4.5. Horizontal Experiment
This paper conducts a comparative analysis of both classical and state-of-the-art models in pupil detection. The evaluated models include: classical approaches—ExCuSe [
25] (abbreviated as Ex), ELSe [
26] (EL), PuReST [
27] (PR), PupilNet v2.0 [
35] (Pu, which contains three sub-models: direct approach SK8P8 (SK), direct coarse positioning and fine positioning implemented with FCKxPy (FC) and FSKxPy (FS)); and recent models from literature [
15] (GC), [
16] (KX), [
17] (CS), [
18] (ZHM), [
19] (ZG), [
20] (WL), [
21] (JXM), [
22] (ZB), [
37] (GB), [
38] (GY), along with ViT, ViM, ViM+MSA (VM), and ViT+FMSA (the proposed Fourier-accelerated MSA, denoted as VF).
Table 8 and
Table 9 summarize the RMSE values of classical and emerging models across all datasets, respectively, while
Table 10 and
Table 11 present the DR5 metrics for classical and emerging models on all datasets correspondingly.

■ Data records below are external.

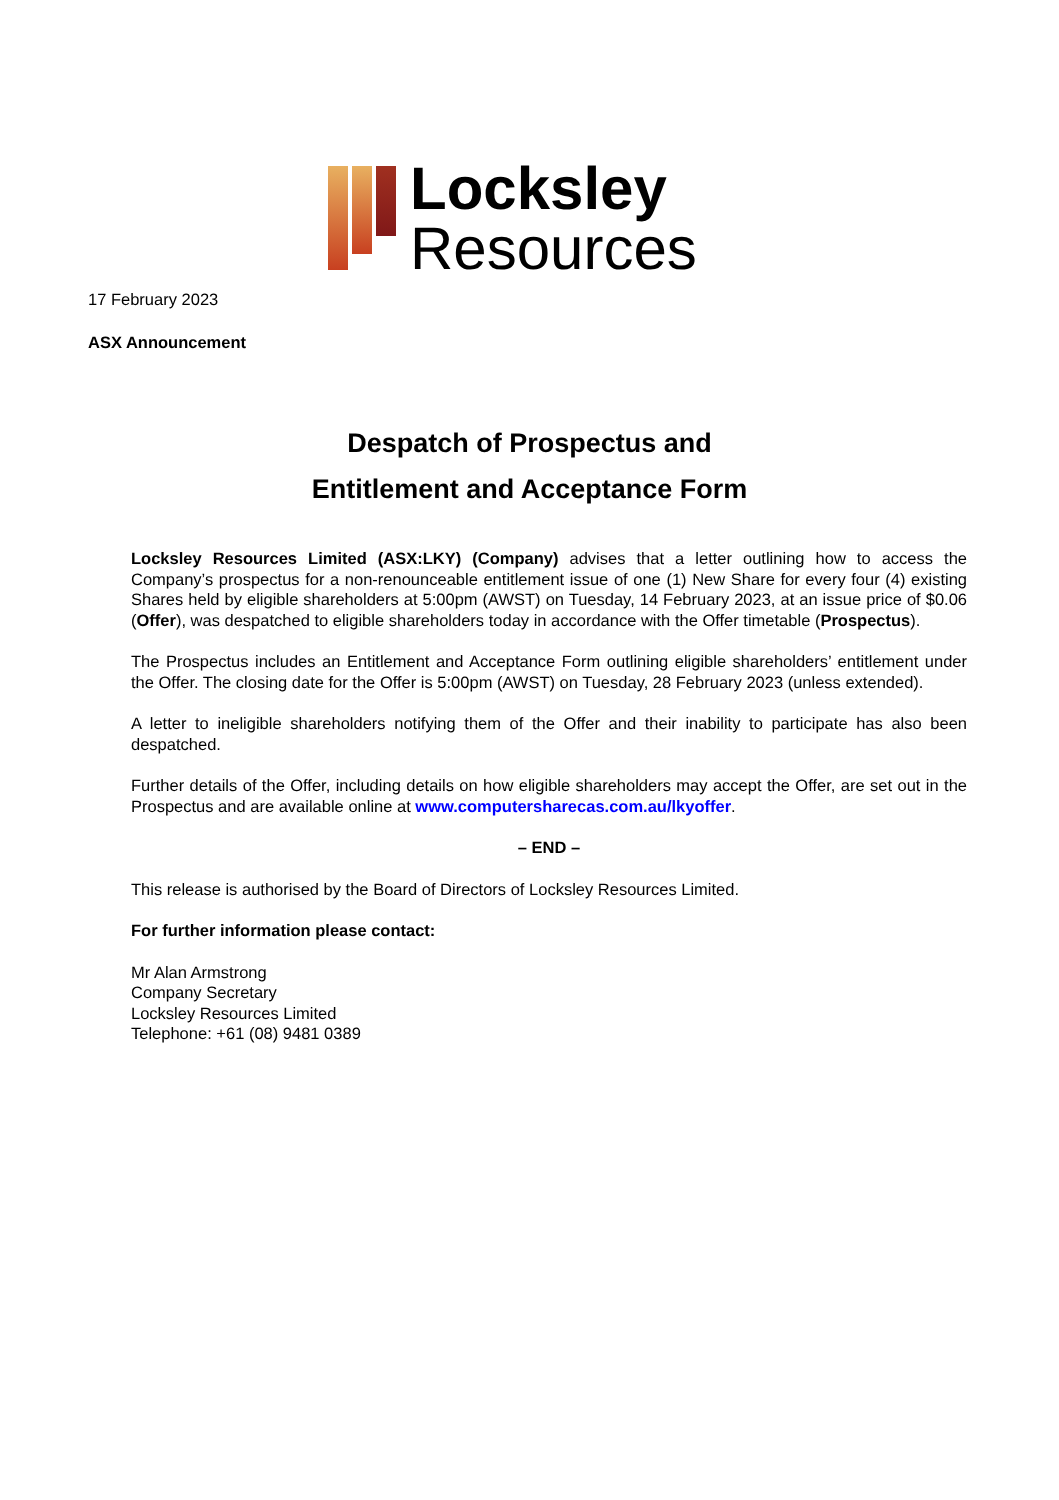Locksley
Resources
17 February 2023
ASX Announcement
Despatch of Prospectus and
Entitlement and Acceptance Form
Locksley Resources Limited (ASX:LKY) (Company) advises that a letter outlining how to access the Company’s prospectus for a non-renounceable entitlement issue of one (1) New Share for every four (4) existing Shares held by eligible shareholders at 5:00pm (AWST) on Tuesday, 14 February 2023, at an issue price of $0.06 (Offer), was despatched to eligible shareholders today in accordance with the Offer timetable (Prospectus).
The Prospectus includes an Entitlement and Acceptance Form outlining eligible shareholders’ entitlement under the Offer. The closing date for the Offer is 5:00pm (AWST) on Tuesday, 28 February 2023 (unless extended).
A letter to ineligible shareholders notifying them of the Offer and their inability to participate has also been despatched.
Further details of the Offer, including details on how eligible shareholders may accept the Offer, are set out in the Prospectus and are available online at www.computersharecas.com.au/lkyoffer.
– END –
This release is authorised by the Board of Directors of Locksley Resources Limited.
For further information please contact:
Mr Alan Armstrong
Company Secretary
Locksley Resources Limited
Telephone: +61 (08) 9481 0389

The accuracy of models Ex, EL, Pu, and GB can be reused across some shared datasets. As shown in
Table 8 and
Table 9 (RMSE) versus
Table 10 and
Table 11 (DR5), classical pupil detection algorithms (Ex, EL, Pu) fail to deliver satisfactory results under varying illumination conditions. In contrast, the proposed ViMSA model maintains robust detection rates even under extreme conditions including poor lighting, reflections, contact lens, and mascara application, outperforming both classical image-processing-based methods and recently proposed detection algorithms in DR5 and RMSE metrics across most datasets. Notably, the SK sub-model of Pu achieves 99% accuracy and 1.7px RMSE on dataset DXVII, surpassing ViMSA’s performance—likely because this dataset contains only 268 images, whereas ViMSA (like other deep learning models) requires larger training sets to achieve optimal generalization, while the simpler SK architecture may perform better on smaller datasets. This suggests that expanding the pupil image volume could further improve ViMSA’s performance on such datasets.
Table 9 and
Table 11 demonstrates identical results between VM and ViMSA, as well as between VF and ViT, since their core computational workflows remain fundamentally unchanged, with FFT primarily serving to accelerate matrix multiplication.
Figure 10 shows the loss function curves of the latest pupil detection model on different datasets.
From
Figure 10, it can be seen that the convergence stability and efficiency of ViMSA are slightly better than other latest models.
Table 12 shows the GFLOPs and running time for each model.
As evidenced in
Table 12, the proposed ViMSA model demonstrates superior computational efficiency compared to most state-of-the-art approaches, with a notably low complexity of 0.102 GFLOPs—surpassed only by the GB model and original ViM architecture. While GB achieves faster execution through its simplified dual-convolutional design (processing x/y coordinates separately), this decoupled approach fails to capture spatial correlations between coordinates, resulting in lower accuracy than ViMSA. The baseline ViM, though efficient, exhibits weaker global modeling capability versus ViT. ViMSA addresses this by integrating ViT’s MSA mechanism for enhanced global representation, achieving accuracy improvements with merely a 0.008 GFLOPs overhead. Experimental results confirm that replacing standard MSA with FFT-accelerated MSA in ViT (yielding VF) improves both speed and complexity. Ultimately, ViMSA meets real-time pupil detection requirements (>100 FPS) while maintaining robust performance across challenging conditions (poor illumination, occlusions etc.), as it combines: (1) ViM’s efficient SSM backbone, (2) MSA’s global attention, and (3) FFT optimization—collectively solving critical issues in extreme scenarios.